Os investidores estrangeiros estão vendo o racionamento de energia no País com mais serenidade do que os próprios analistas brasileiros. A avaliação é do secretário-executivo do Ministério da Fazenda, Amaury Bier, que esteve em Nova York e Washington no início desta semana apresentando dados sobre o impacto da crise energética na economia brasileira.
A confiança demonstrada pelos analistas estrangeiros é um dos motivos que leva o governo a crer que não há necessidade de prorrogação do acordo com o Fundo Monetário Internacional (FMI) que termina no dia 1º de dezembro deste ano.
No entanto, durante as conversas com investidores e organismos internacionais, o governo apresentou estimativas de mercado traçadas para a economia, e não estudos feitos pela própria equipe econômica. ‘‘Nós não temos condições neste momento de fazer algo que nos deixe confortáveis em relação à qualidade das projeções’’, disse.
Segundo Bier, na próxima e última avaliação do acordo com o Fundo, que deverá ser feita entre o final deste mês e o início de julho, um dos parâmetros a ser revisto é o da dívida líquida do setor público, que deve ultrapassar as estimativas iniciais de R$ 612,5 bilhões até setembro.
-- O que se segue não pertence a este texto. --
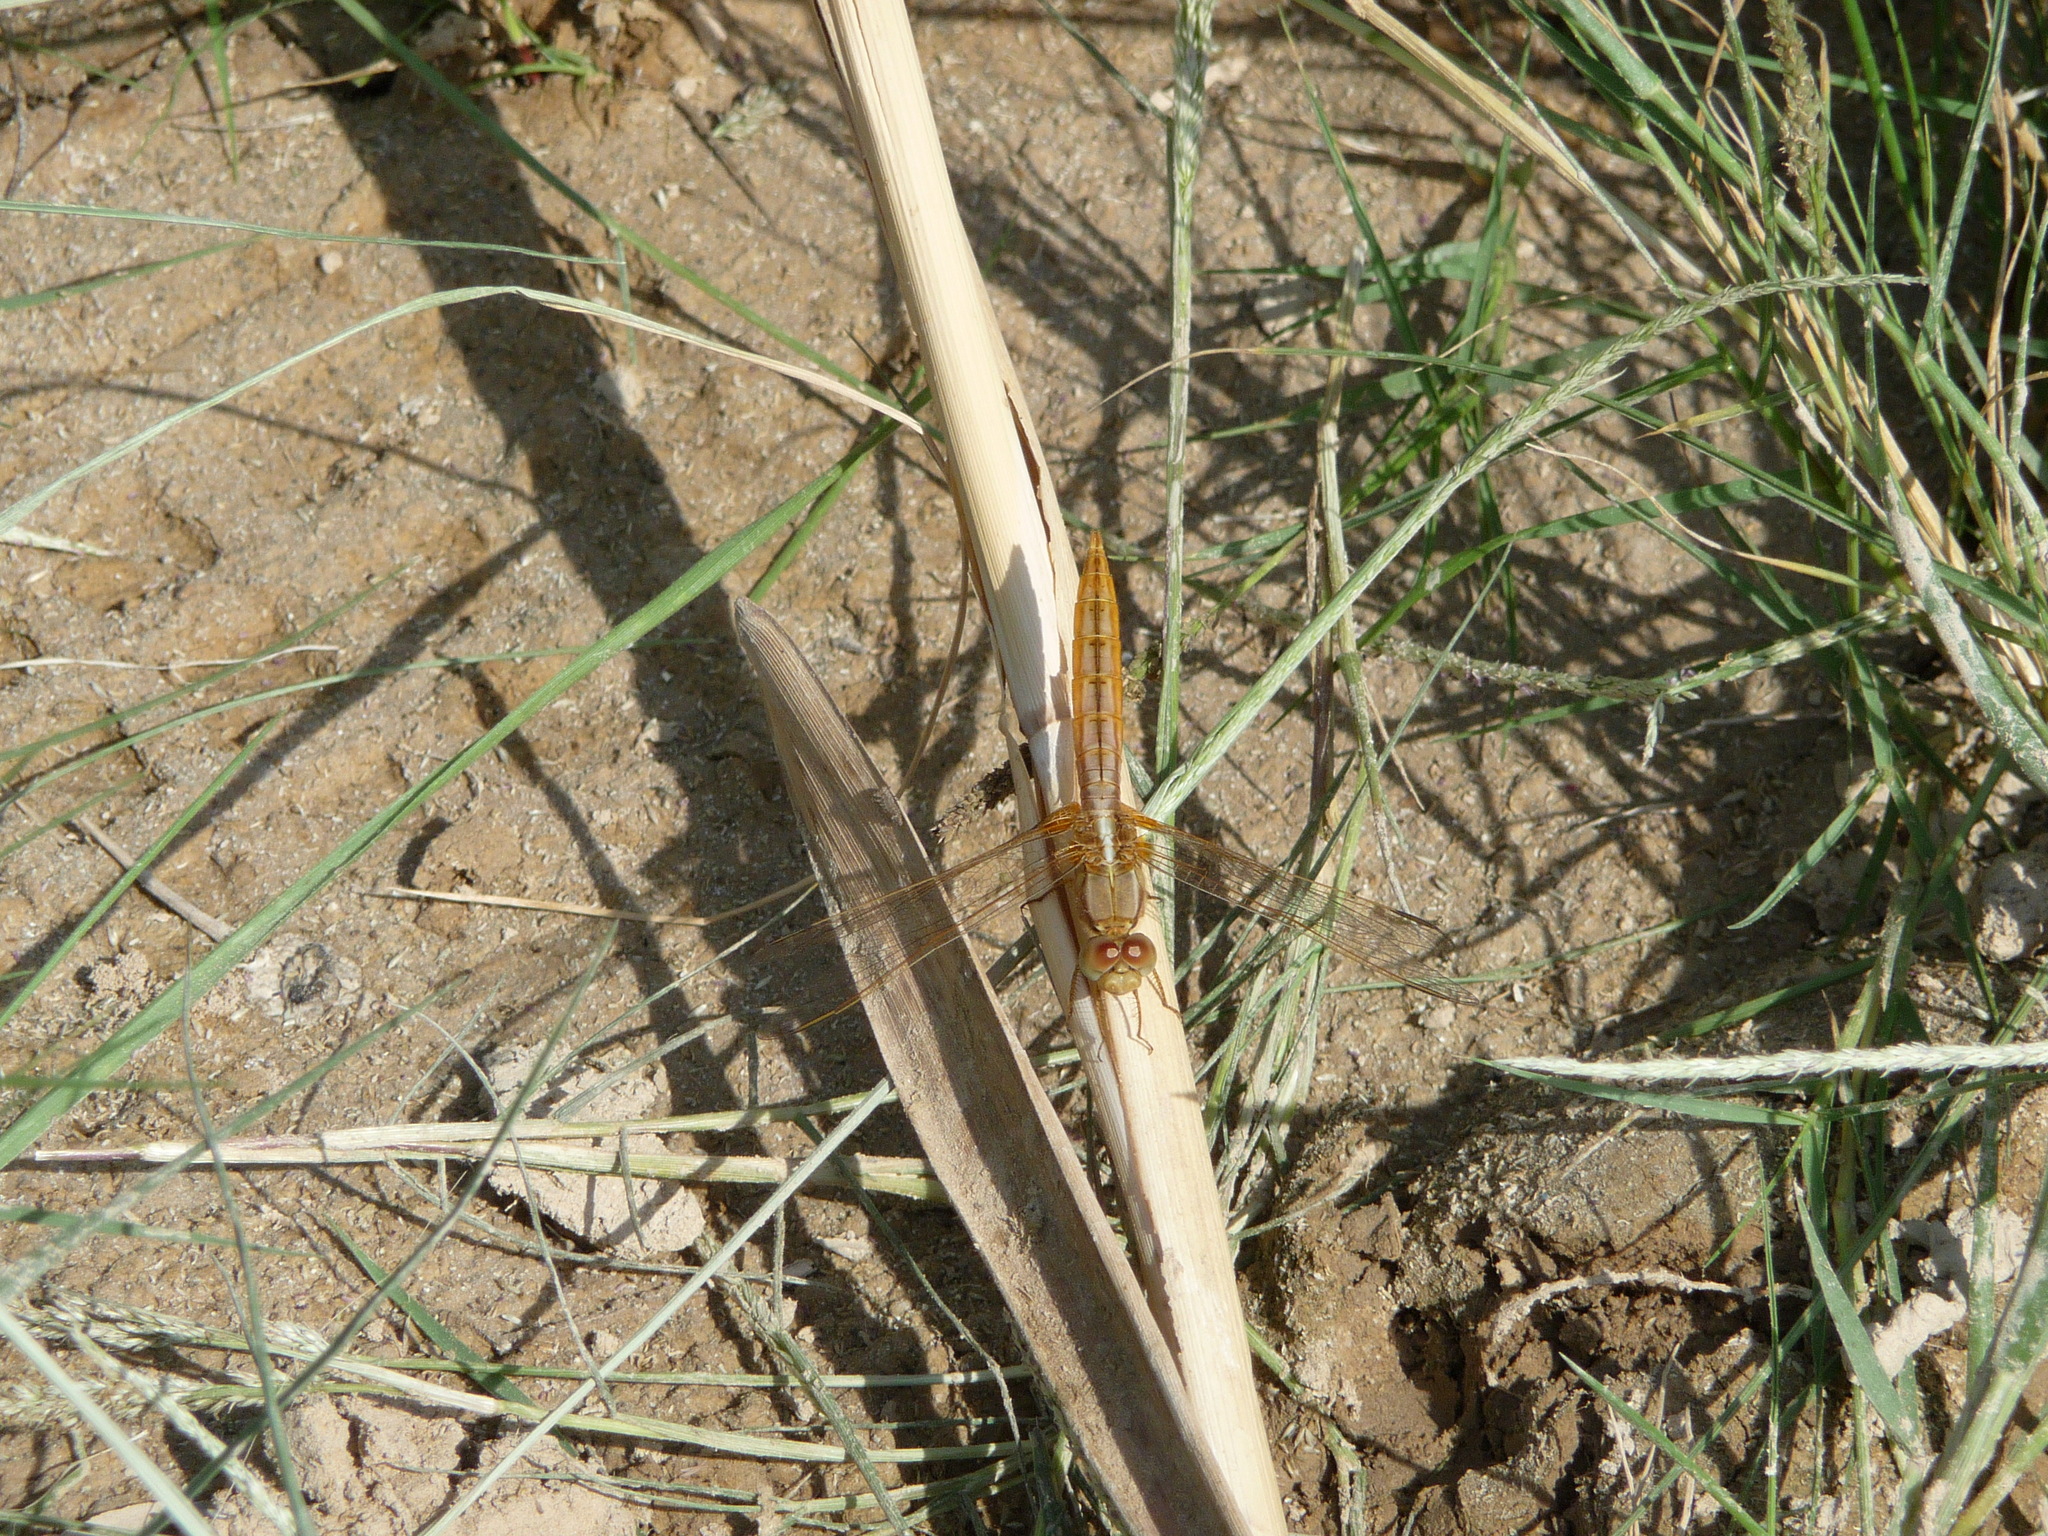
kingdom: Animalia
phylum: Arthropoda
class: Insecta
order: Odonata
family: Libellulidae
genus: Crocothemis
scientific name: Crocothemis erythraea
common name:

Isso porque a alta da taxa de câmbio tem forte influência no crescimento do estoque da dívida.
Por outro lado, o secretário afirmou que a meta de superávit primário consolidado (receitas menos despesas da União, Estados, municípios e empresas estatais) com o Fundo, estabelecida até setembro em R$ 29,6 bilhões, não deve ser alterada. ‘‘Há uma folga obtida até agora que garante o cumprimento da meta.’’ Não há, entretanto, meta anual no acordo com o FMI, mas o secretário garantiu que o resultado de Estados, municípios e suas empresas poderá ficar próximo dos 3% do Produto Interno Bruto (PIB).
Bier admitiu ainda que o fluxo de investimentos estrangeiros será menor do que os US$ 24 bilhões traçados inicialmente para este ano, mas que essa queda não tem relação direta com a crise de energia.